» **Images of plotted data**
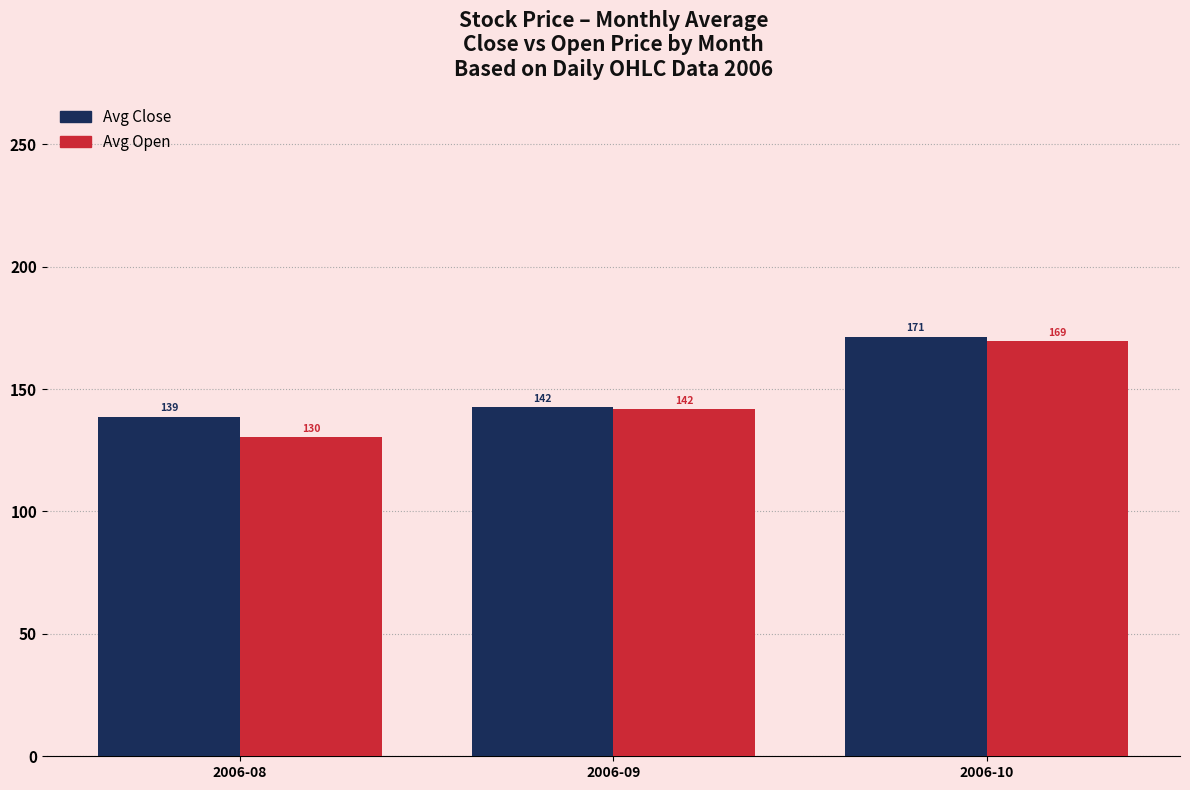

How many values in the Avg Close series are below 142?

1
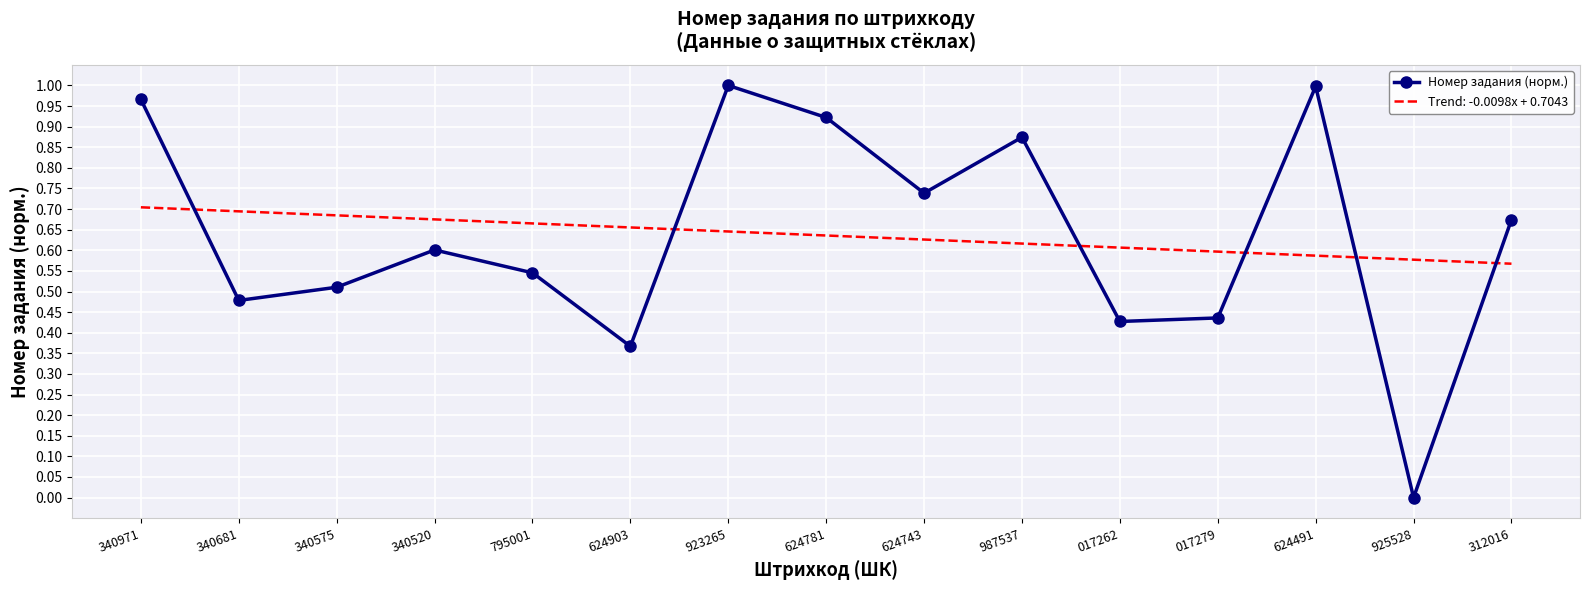

Which series has the largest range (max minus min)?

Номер задания (норм.)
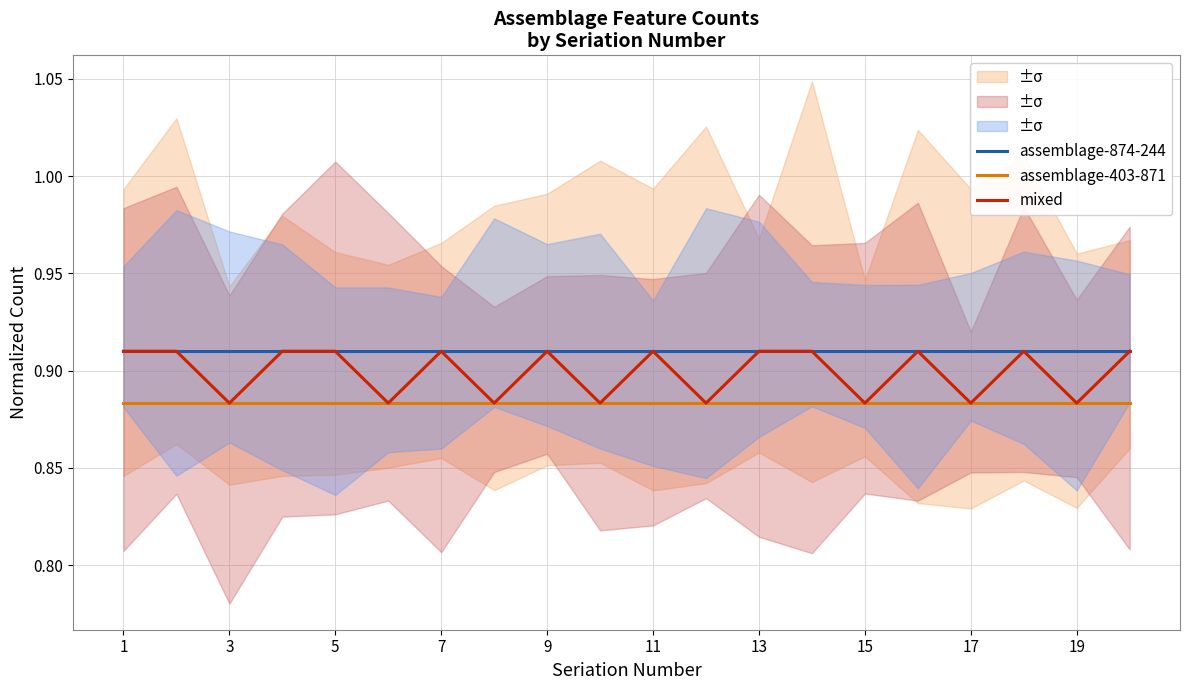

True or false: assemblage-403-871 and assemblage-874-244 intersect in this chart.

False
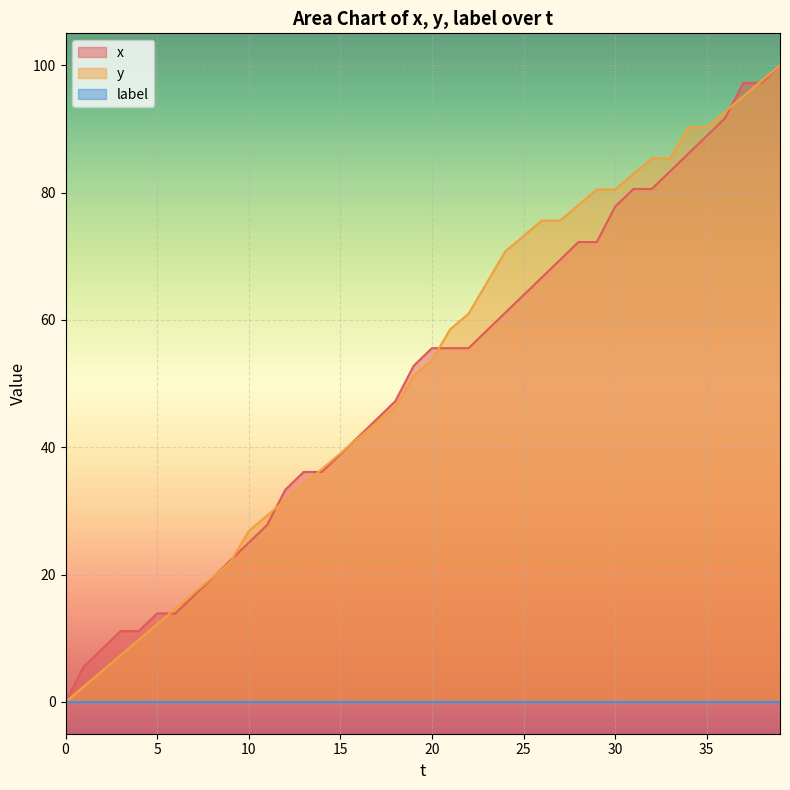

The value of x at 5 is 7.5. True or false?

False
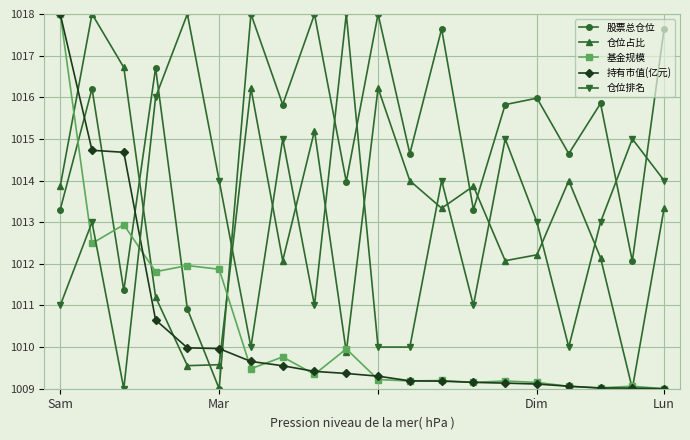

In 股票总仓位, how many points are higher than both neighbors (excluding endpoints)?

8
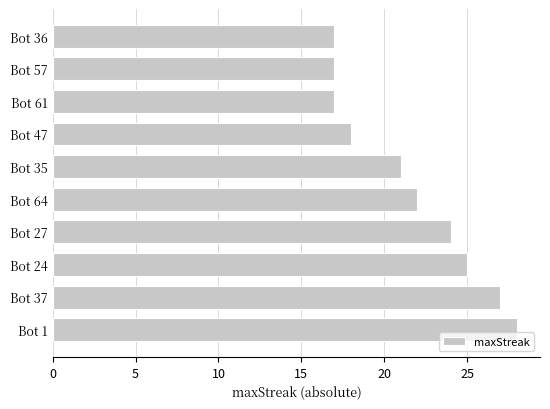

Reading top to bottom, extract all data points from this chart.

Bot 36=17	Bot 57=17	Bot 61=17	Bot 47=18	Bot 35=21	Bot 64=22	Bot 27=24	Bot 24=25	Bot 37=27	Bot 1=28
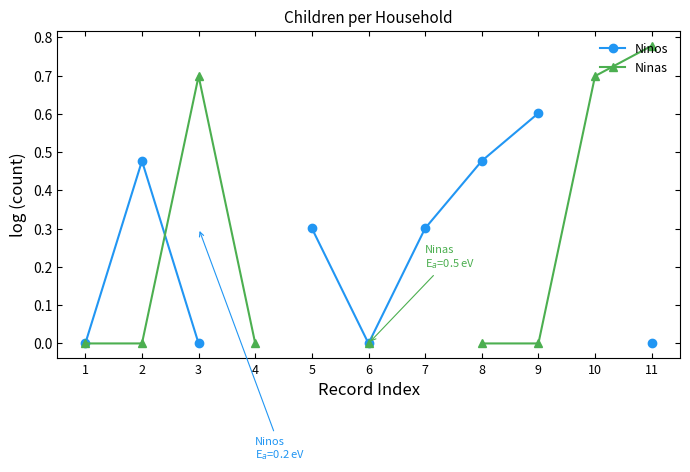

Where is the first local minimum for Ninos?

6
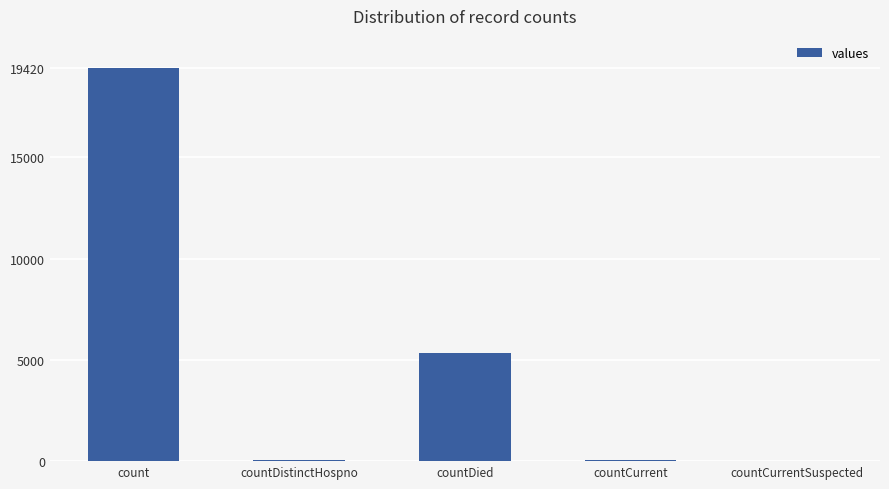

The value at count is 19420. True or false?

True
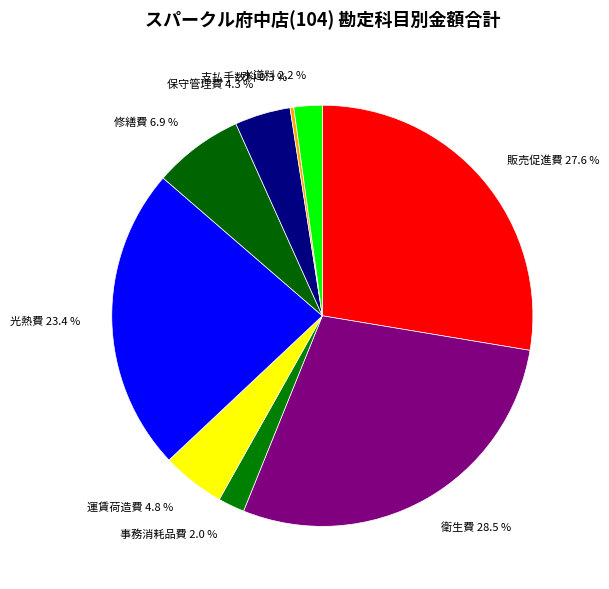

Approximately how many times larger is the value at 光熱費 23.4 % compared to 支払手数料 0.3 %?

81.1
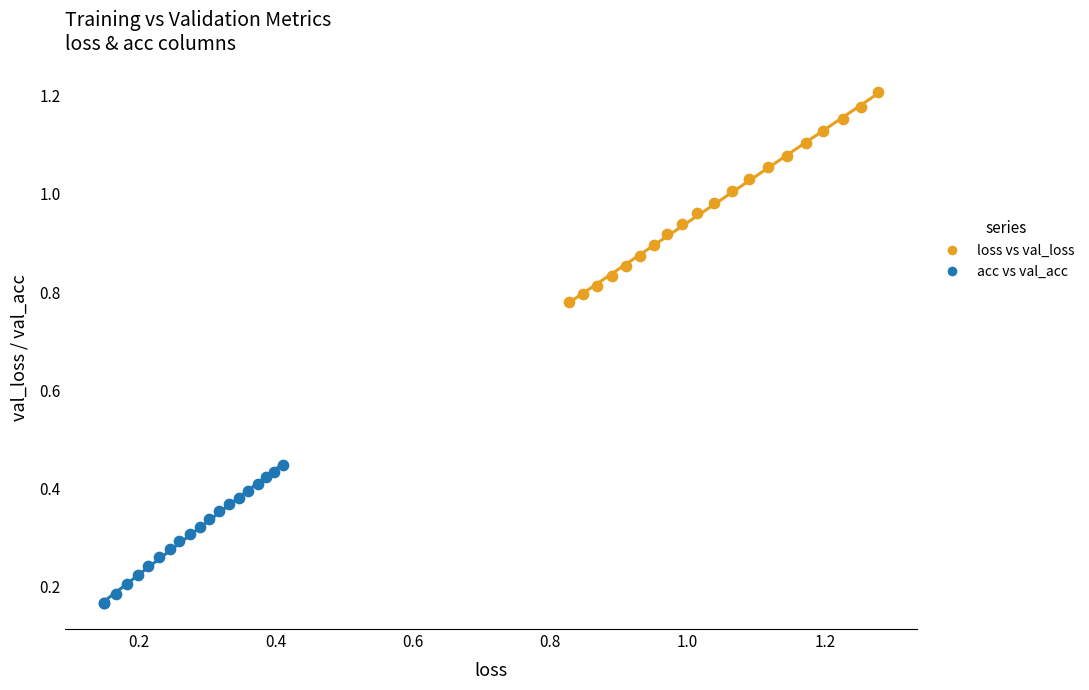

Which series has the largest Y range (max minus min)?

loss vs val_loss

» **Brief**
Copy every line of the data above word for word, leaving out the pictures.

» **Response**
How many values in the Avg Close series are below 142?

1

Which series has the largest range (max minus min)?

Номер задания (норм.)

True or false: assemblage-403-871 and assemblage-874-244 intersect in this chart.

False

The value of x at 5 is 7.5. True or false?

False

In 股票总仓位, how many points are higher than both neighbors (excluding endpoints)?

8

Reading top to bottom, extract all data points from this chart.

Bot 36=17	Bot 57=17	Bot 61=17	Bot 47=18	Bot 35=21	Bot 64=22	Bot 27=24	Bot 24=25	Bot 37=27	Bot 1=28

Where is the first local minimum for Ninos?

6

The value at count is 19420. True or false?

True

Approximately how many times larger is the value at 光熱費 23.4 % compared to 支払手数料 0.3 %?

81.1

Which series has the largest Y range (max minus min)?

loss vs val_loss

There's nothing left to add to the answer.